Coronavirus: A Global Wound

We have a global wound: coronavirus. We can’t fight or flee, so we feel stuck. When we are thrown into crisis, our negative core beliefs such as “I will never be safe” or “nothing good happens to me” get triggered. Because we are so isolated, we may tend to project our feelings onto our partner. We no longer have the gym, or the movies, or gatherings with friends to decompress. All we have in front of us is the person we are living with. In the pressure cooker of isolation, relationships breakdown. 

Like any other trigger, the global crisis can cause us to go into defenses, chaos, and breakdowns. We utilize unhealthy defense mechanisms such as drinking, using drugs, or even excessive online shopping. All of these things can create a blowout with your partner. Do not hold on to angry feelings and do something to take out your emotional garbage and release your anger. 

The Four Horsemen

In an article by Ellie Lisitsa, “The Four Horsemen: Criticism, Contempt, Defensiveness, and Stonewalling,” she examines the four indicators, originally outlined by Dr. John Gottman, that a relationship may be falling apart.

--------------------------------------------------

# WHAT TO DO
1 > In the passage on coronavirus and relationships, which four indicators does the article by Ellie Lisitsa examine?
2 > Write the next part of the passage on coronavirus and relationships, starting after its final sentence.

--------------------------------------------------

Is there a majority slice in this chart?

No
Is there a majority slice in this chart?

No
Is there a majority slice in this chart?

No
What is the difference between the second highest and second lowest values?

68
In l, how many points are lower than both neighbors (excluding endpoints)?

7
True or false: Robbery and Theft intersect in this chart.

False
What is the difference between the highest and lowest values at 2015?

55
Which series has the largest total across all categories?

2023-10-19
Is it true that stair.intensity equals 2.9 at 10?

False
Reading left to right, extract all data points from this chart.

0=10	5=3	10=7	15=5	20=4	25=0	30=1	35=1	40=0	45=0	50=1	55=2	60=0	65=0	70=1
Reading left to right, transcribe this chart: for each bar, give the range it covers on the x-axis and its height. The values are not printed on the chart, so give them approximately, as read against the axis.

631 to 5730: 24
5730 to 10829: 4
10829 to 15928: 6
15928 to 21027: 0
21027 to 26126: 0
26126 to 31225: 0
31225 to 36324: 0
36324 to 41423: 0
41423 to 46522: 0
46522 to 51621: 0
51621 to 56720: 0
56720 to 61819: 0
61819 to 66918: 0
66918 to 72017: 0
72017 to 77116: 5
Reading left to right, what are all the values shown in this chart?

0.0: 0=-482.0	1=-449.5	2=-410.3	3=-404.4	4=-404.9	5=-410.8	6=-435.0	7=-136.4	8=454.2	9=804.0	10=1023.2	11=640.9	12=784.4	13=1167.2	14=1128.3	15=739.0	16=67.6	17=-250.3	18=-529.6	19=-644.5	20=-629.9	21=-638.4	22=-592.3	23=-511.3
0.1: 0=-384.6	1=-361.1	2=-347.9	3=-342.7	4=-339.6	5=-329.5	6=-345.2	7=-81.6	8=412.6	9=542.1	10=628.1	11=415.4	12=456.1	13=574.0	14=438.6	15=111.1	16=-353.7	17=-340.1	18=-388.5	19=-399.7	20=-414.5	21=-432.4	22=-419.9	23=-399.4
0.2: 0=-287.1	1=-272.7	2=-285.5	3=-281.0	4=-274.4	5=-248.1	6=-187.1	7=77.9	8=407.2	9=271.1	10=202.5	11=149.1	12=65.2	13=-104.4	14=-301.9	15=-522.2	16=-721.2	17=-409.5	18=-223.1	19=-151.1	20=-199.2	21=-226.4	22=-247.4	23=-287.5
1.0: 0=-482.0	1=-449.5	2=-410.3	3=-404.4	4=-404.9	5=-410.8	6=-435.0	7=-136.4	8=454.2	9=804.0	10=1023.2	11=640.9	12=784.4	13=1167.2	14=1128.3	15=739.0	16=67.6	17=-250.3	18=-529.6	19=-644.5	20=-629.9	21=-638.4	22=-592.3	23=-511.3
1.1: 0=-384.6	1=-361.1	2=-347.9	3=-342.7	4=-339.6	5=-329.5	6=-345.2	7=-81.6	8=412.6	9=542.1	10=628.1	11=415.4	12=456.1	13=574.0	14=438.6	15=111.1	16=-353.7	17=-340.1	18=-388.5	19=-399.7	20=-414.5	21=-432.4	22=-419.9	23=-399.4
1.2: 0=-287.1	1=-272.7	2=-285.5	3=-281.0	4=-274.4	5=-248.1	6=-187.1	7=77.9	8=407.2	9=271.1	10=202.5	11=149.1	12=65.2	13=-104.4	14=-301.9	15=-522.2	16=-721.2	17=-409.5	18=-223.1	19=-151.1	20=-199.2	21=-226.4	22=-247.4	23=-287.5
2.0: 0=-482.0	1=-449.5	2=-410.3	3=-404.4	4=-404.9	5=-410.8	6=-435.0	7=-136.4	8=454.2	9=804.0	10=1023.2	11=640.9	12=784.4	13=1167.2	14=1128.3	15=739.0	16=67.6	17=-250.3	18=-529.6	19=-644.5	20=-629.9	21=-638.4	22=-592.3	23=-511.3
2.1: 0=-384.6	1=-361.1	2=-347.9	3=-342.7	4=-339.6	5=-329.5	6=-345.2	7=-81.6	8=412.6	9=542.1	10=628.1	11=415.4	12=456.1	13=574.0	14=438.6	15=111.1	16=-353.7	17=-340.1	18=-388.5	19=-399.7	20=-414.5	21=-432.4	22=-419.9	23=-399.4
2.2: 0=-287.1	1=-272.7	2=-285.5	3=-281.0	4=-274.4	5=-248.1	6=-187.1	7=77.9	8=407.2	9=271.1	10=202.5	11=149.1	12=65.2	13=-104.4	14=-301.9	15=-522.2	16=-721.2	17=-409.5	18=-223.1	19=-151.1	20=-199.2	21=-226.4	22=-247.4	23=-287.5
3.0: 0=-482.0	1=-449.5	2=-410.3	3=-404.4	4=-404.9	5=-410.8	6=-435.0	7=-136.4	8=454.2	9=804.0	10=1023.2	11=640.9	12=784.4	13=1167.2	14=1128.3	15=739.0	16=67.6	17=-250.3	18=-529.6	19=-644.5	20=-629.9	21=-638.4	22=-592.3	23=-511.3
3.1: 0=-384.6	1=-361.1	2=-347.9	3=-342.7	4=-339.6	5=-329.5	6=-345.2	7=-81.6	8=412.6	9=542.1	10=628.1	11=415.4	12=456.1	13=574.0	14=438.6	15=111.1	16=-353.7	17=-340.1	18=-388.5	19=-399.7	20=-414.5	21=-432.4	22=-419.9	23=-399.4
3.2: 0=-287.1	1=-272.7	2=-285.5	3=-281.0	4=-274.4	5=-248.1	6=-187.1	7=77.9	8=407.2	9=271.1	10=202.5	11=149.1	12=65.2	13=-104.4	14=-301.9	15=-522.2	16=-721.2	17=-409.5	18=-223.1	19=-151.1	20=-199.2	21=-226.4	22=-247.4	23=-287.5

--------------------------------------------------

# RESPONSE LIST
1 > Criticism, contempt, defensiveness, and stonewalling.

2 >
1. “Criticism

Criticizing your partner is different than offering a critique or voicing a complaint. It is an attack on your partner at the core of their character. In effect, you are dismantling their whole being when you criticize. The important thing is to learn the difference between expressing a complaint and criticizing:

  • Complaint: “I was scared when you were running late and didn’t call me. I thought we had agreed that we would do that for each other.”
  • Criticism: “You never think about how your behavior is affecting other people. I don’t believe you are that forgetful, you’re just selfish. You never think of others! You never think of me!”

If you find that you and your partner are critical of each other, don’t assume your relationship is doomed to fail. The problem with criticism is that, when it becomes pervasive, it paves the way for the other, far deadlier horsemen to follow. It makes the victim feel assaulted, rejected, and hurt, and often eventually leads to contempt.

2. Contempt

The second horseman is contempt. When we communicate in this state, we are truly mean. The target of contempt is made to feel despised and worthless. Contempt goes far beyond criticism. While criticism attacks your partner’s character, contempt assumes a position of moral superiority over them. Contempt is fueled by long-simmering negative thoughts about the partner—which come to a head when the perpetrator attacks the accused from a position of relative superiority.

Research even shows that couples that are contemptuous of each other are more likely to suffer from infectious illness (colds, the flu, etc.) than others due to weakened immune systems!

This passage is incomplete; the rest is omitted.